Metadata-Version: 2.4
Name: datagenix
Version: 0.1.2
Summary: A robust and simple library for generating synthetic datasets for ML/DL projects.
Author-email: Your Name <your.email@example.com>
License: MIT
Project-URL: Homepage, https://github.com/yourusername/datagenix
Classifier: Development Status :: 4 - Beta
Classifier: Intended Audience :: Developers
Classifier: Intended Audience :: Science/Research
Classifier: License :: OSI Approved :: MIT License
Classifier: Programming Language :: Python :: 3
Classifier: Programming Language :: Python :: 3.8
Classifier: Programming Language :: Python :: 3.9
Classifier: Programming Language :: Python :: 3.10
Classifier: Programming Language :: Python :: 3.11
Classifier: Operating System :: OS Independent
Classifier: Topic :: Software Development :: Libraries :: Python Modules
Classifier: Topic :: Scientific/Engineering :: Artificial Intelligence
Requires-Python: >=3.8
Description-Content-Type: text/markdown
Requires-Dist: pandas>=1.3.0
Requires-Dist: numpy>=1.20.0
Requires-Dist: Faker>=8.0.0

# DataGenix

An advanced and robust library for generating synthetic datasets for machine learning and deep learning projects.

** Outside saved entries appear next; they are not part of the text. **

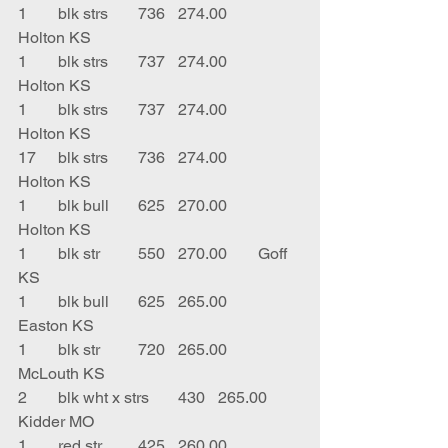
1	blk strs	736	274.00	
Holton KS
1	blk strs	737	274.00	
Holton KS
1	blk strs	737	274.00	
Holton KS
17	blk strs	736	274.00	
Holton KS
1	blk bull	625	270.00	
Holton KS
1	blk str	550	270.00	Goff 
KS
1	blk bull	625	265.00	
Easton KS
1	blk str	720	265.00	
McLouth KS
2	blk wht x strs	430	265.00	
Kidder MO
1	red str	425	260.00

Go from idea to prototype in seconds without data acquisition bottlenecks.

## Installation

Install from PyPI (once published):
```bash
pip install datagenix
```

Or install directly from the repository:
```bash
git clone [https://github.com/yourusername/datagenix.git](https://github.com/yourusername/datagenix.git)
cd datagenix
pip install .
```

## Ultimate Usage Example

Generate a complex, realistic dataset for a binary classification task with a single, intuitive command:

```python
from datagenix import DataGenerator

generator = DataGenerator(seed=42)

df = generator.generate(
    num_rows=1000,
    numerical_whole=3,
    decimal=2,
    categorical=2,
    boolean=1,
    text=1,
    uuid=1,
    object_types=['name', 'email'],
    target_type='binary',
    missing_numerical=0.05,
    missing_categorical=0.1,
    correlation_strength=0.7,
    group_by='customer_id',
    num_groups=50,
    time_series=True,
    numerical_whole_range=(100, 999),
    add_outliers=True,
    outlier_fraction=0.02,
    text_style='review'
)

print(df.head())
print(df.info())
```

## Advanced Features

- **Target Generation**: Automatically create a `target` column for `binary`, `multi-class`, or `regression` tasks that is logically correlated with the features.
- **Missing Data**: Inject missing values (`NaN`) into any feature type with precise fractional control (e.g., `missing_numerical=0.1`).
- **Feature Correlation**: Create linear dependencies between numerical features with adjustable `correlation_strength`.
- **Grouped Data**: Simulate real-world scenarios like customer data by grouping rows with a common ID using `group_by` and `num_groups`.
- **Time Series**: Generate a chronologically sorted `timestamp` column for time-dependent modeling.
- **Outlier Injection**: Introduce extreme values into numerical columns to test model robustness using `add_outliers` and `outlier_fraction`.
- **Custom Ranges**: Define exact `(min, max)` ranges for numerical columns.
- **Text Styles**: Generate varied text content like `review`, `tweet`, or standard `sentence`.